* EXERCISE INSTRUCTIONS
Count the lines in the records below that contain the word "eigenen". Reply with the number only.

++++ DATA SECTION ++++

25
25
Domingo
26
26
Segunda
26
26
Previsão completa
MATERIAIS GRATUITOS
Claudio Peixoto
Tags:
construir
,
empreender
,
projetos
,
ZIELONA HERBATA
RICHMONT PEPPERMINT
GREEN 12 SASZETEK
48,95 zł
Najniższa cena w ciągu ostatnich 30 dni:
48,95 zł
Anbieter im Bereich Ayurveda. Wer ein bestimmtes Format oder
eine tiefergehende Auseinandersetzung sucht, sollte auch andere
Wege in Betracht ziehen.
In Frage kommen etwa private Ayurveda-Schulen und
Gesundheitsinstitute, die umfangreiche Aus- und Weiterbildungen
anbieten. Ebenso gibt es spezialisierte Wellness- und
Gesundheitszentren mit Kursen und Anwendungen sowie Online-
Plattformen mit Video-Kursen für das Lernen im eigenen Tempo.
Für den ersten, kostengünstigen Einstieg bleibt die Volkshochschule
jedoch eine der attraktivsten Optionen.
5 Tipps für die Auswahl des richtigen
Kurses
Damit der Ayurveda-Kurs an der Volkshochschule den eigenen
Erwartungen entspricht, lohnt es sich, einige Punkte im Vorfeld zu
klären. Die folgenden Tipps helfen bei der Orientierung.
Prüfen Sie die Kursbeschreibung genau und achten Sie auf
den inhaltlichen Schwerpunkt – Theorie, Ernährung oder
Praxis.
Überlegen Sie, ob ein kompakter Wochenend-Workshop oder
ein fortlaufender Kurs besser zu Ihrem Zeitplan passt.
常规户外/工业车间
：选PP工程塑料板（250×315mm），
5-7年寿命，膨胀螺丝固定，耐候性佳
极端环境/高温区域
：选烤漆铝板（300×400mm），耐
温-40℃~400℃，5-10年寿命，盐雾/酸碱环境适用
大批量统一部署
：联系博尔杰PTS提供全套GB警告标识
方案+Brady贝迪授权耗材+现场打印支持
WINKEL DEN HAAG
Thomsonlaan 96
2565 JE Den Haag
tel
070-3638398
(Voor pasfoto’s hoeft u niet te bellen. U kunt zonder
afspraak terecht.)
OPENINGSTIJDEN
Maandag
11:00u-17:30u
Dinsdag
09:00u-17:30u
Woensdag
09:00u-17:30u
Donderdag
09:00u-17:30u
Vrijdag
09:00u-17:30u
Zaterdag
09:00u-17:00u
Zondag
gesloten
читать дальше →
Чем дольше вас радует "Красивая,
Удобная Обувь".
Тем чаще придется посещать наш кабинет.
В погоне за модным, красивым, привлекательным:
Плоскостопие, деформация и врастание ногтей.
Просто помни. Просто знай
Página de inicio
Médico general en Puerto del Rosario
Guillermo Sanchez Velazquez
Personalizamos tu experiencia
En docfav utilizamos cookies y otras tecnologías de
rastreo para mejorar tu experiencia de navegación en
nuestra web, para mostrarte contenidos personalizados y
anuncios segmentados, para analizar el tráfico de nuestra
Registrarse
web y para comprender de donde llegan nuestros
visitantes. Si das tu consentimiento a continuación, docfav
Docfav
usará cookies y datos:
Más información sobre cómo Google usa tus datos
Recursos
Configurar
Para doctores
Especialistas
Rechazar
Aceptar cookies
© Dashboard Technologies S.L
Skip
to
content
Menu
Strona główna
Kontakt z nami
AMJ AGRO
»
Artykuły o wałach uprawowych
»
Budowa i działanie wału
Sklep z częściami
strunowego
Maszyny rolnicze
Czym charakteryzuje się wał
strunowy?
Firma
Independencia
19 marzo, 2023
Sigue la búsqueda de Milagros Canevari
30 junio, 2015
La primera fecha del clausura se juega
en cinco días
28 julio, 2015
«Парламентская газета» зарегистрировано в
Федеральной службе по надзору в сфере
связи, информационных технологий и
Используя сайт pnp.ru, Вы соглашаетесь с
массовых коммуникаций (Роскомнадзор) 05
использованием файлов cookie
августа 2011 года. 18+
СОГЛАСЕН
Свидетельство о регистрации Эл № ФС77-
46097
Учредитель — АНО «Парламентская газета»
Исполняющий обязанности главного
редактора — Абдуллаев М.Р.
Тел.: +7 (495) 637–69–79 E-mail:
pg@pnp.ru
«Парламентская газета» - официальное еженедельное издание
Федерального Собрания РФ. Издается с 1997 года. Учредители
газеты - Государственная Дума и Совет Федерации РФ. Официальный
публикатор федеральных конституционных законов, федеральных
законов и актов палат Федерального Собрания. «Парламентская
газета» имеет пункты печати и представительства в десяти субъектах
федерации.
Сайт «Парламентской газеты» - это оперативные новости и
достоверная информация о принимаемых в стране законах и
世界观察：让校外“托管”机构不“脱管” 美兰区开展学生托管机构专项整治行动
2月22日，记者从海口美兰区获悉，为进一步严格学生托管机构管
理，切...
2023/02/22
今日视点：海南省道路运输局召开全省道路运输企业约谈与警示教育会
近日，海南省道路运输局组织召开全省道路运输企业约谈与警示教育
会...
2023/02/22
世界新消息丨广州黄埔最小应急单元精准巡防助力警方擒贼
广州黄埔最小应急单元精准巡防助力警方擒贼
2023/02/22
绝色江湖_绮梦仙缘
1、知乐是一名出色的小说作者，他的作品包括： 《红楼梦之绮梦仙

++++

* YOUR SOLUTION
2